Добавить в цитаты Настройки чтения

Страница 25 из 58

– ¿Cuántos hombres murciélago había en aquella fuerza de ataque?

– Unos cincuenta.

Ulises no tenía medio de comprobar esto por el momento.

– ¿Cómo pensaban combatir a los invasores?

Al preguntar esto, contempló los afilados dardos de madera con punta de piedra del cinturón que rodeaba la cintura de Jyuks.

Los hombres murciélagos arrojarían los dardos contra los guerreros, claro. Y los jrauszmiddumes atacarían por tierra.

En aquel momento, se oyó un batir de alas. Otro hombre murciélago apareció a la entrada y penetró poco más de un metro en la cueva. Los alkumquibes estacionados a los lados de la entrada saltaron sobre él, pero el intruso logró esquivarlos y huir de ellos. Sin embargo un wufea le atravesó de un flechazo y el batir de alas se apagó sin un ruido. Se acuclillaron dentro del agujero, esperando que surgiese el grito indicador de que había sido visto el herido. Pero no llegó grito alguno.

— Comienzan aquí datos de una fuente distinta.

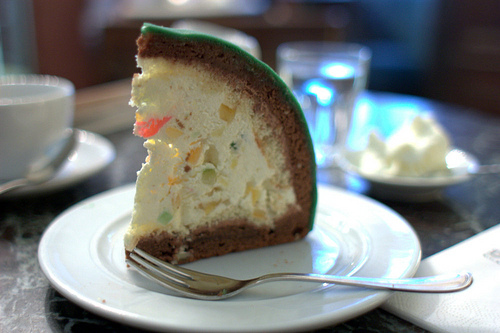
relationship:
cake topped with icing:
[123, 22, 318, 270] [140, 16, 331, 232]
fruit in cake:
[126, 114, 173, 144] [123, 18, 318, 273]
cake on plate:
[123, 22, 318, 270] [38, 177, 420, 331]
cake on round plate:
[123, 18, 318, 273] [31, 164, 421, 329]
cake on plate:
[123, 18, 318, 273] [38, 177, 420, 331]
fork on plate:
[122, 245, 473, 301] [38, 177, 420, 331]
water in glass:
[281, 65, 363, 150] [281, 41, 367, 158]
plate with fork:
[38, 177, 420, 331] [122, 245, 473, 301]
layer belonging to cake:
[123, 209, 309, 263] [108, 20, 320, 244]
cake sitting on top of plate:
[123, 22, 318, 270] [38, 177, 420, 331]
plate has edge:
[38, 177, 420, 331] [97, 188, 370, 303]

– Más tarde harán recuento -dijo Ulises-. Y empezarán a buscar a los soldados perdidos, podéis estar seguros.

– ¿Y qué hacemos? -preguntó Awina.

– Si no empiezan a buscar antes del anochecer, saldremos de aquí. Volveremos a la selva de arriba. Si nos encuentran antes, nos enfrentaremos con una buena batalla.

No añadió que los hombres murciélago podían simplemente rendirlos por hambre.

Jyuks contestó a algunas preguntas. A otras simplemente se negó a contestar. Era una criatura tan frágil que podía soportar muy poco dolor. Cuando el dolor le resultaba excesivo, se desmayaba. Y cuando le reanimaban y volvían a torturarle, se desmayaba de nuevo.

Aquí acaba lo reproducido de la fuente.